Information Revolution - Measuring and Modeling The Information Revolution

Measuring and Modeling The Information Revolution

Porat (1976) measured the Information Sector in the US using the input-output analysis; OECD has included statistics on the Information Sector in the economic reports of its member countries.

Veneris (1984, 1990) explored the theoretical, economic and regional aspects of the Informational Revolution and developed a systems dynamics simulation computer model.

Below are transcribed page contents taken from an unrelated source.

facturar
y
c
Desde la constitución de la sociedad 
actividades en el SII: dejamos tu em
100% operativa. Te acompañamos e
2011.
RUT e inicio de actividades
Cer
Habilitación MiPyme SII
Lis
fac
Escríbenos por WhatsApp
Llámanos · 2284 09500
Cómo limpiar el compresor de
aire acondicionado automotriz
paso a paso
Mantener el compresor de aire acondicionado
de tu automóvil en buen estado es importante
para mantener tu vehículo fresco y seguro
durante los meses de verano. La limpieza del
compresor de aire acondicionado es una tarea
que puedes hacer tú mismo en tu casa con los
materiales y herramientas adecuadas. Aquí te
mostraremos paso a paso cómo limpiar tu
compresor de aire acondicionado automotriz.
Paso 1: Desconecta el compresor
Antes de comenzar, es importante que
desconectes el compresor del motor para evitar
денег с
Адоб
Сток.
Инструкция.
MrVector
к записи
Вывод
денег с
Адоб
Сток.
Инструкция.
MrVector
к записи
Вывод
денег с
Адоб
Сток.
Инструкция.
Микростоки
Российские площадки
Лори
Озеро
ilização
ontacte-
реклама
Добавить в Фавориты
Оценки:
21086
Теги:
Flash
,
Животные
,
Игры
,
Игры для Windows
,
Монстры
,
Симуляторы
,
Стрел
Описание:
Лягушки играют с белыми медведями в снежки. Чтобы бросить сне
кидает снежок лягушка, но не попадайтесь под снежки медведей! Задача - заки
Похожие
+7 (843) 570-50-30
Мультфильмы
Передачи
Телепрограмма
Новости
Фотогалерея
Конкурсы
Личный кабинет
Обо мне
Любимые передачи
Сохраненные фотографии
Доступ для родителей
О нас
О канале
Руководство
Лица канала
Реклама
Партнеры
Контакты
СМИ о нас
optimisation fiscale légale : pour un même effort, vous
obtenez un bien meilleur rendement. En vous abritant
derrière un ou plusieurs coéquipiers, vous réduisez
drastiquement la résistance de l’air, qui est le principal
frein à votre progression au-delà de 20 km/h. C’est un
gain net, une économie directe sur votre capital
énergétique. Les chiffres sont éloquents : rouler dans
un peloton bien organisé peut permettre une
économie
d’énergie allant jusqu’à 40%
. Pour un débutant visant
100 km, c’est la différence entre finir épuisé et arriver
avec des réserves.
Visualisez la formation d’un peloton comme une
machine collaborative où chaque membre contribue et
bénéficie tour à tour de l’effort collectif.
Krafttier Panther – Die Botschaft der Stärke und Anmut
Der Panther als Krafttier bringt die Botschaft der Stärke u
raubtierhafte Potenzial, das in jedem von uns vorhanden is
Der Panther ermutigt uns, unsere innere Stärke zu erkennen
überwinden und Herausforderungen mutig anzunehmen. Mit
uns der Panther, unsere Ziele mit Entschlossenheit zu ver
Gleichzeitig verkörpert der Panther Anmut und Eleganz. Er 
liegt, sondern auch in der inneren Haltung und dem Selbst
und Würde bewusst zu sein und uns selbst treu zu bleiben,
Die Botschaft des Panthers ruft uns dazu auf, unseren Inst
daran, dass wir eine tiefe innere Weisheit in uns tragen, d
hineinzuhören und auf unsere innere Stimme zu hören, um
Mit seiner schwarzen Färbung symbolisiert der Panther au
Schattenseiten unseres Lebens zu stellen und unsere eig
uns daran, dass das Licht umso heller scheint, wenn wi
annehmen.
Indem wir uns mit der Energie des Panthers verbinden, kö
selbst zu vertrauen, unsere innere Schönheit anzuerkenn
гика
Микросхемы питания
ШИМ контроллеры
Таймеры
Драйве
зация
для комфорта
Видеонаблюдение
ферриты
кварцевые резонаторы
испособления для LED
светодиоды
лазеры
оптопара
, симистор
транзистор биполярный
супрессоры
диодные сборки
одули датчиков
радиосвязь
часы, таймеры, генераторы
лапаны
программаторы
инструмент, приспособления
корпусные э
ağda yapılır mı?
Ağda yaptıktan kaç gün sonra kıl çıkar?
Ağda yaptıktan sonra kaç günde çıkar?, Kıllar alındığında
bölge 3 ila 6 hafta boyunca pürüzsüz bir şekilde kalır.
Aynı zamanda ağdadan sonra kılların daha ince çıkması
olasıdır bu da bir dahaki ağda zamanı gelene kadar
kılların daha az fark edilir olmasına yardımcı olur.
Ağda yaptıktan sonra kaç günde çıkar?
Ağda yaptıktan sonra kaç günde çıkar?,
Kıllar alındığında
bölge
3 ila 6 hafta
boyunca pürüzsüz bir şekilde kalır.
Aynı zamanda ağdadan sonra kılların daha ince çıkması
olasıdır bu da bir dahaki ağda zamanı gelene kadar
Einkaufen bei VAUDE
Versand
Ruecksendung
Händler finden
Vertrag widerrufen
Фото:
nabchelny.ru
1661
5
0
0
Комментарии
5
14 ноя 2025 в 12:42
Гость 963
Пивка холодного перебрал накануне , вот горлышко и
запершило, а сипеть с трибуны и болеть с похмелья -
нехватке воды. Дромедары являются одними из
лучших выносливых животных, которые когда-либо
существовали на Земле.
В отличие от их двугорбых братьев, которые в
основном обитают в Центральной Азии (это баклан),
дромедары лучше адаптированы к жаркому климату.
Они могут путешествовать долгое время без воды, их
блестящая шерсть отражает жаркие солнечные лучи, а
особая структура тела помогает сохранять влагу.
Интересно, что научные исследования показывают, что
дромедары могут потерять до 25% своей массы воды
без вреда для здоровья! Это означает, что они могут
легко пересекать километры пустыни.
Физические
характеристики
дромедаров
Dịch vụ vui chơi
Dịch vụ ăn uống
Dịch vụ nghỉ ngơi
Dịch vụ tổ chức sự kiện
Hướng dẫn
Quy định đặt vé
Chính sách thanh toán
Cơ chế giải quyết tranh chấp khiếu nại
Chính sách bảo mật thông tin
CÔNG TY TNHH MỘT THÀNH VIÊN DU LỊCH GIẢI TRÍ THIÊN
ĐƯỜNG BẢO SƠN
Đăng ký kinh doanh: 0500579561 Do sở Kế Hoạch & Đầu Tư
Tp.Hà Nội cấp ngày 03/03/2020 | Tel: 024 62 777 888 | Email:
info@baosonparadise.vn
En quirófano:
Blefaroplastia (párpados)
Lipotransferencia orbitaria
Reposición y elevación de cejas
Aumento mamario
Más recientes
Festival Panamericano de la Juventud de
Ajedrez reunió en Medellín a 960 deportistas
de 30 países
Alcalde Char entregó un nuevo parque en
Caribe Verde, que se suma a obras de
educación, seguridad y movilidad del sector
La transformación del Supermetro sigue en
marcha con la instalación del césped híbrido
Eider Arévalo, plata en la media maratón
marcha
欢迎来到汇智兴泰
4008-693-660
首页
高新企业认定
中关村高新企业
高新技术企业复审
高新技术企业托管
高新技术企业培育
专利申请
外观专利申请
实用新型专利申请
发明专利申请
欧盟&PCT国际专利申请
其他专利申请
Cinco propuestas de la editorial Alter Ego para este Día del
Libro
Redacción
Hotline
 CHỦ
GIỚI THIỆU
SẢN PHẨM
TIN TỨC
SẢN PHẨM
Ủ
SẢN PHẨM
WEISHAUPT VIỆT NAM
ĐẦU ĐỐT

These works can be seen as following the path originated with the work of Fritz Machlup who in his (1962) book "The Production and Distribution of Knowledge in the United States", claimed that the "knowledge industry represented 29% of the US gross national product", which he saw as evidence that the Information Age has begun. He defines knowledge as a commodity and attempts to measure the magnitude of the production and distribution of this commodity within a modern economy. Machlup divided information use into three classes: instrumental, intellectual, and pastime knowledge. He identified also five types of knowledge: practical knowledge; intellectual knowledge, that is, general culture and the satisfying of intellectual curiosity; pastime knowledge, that is, knowledge satisfying non-intellectual curiosity or the desire for light entertainment and emotional stimulation; spiritual or religious knowledge; unwanted knowledge, accidentally acquired and aimlessly retained.

More recent estimates have reached the following results:

  • the world’s technological capacity to receive information through one-way broadcast networks grew at a sustained compound annual growth rate of 7% between 1986 and 2007;
  • the world's technological capacity to store information grew at a sustained compound annual growth rate of 25% between 1986 and 2007;
  • the world's effective capacity to exchange information through two-way telecommunication networks grew at a sustained compound annual growth rate of 30% during the same two decades;
  • the world's technological capacity to compute information with the help of humanly guided general-purpose computers grew at a sustained compound annual growth rate of 61% during the same period.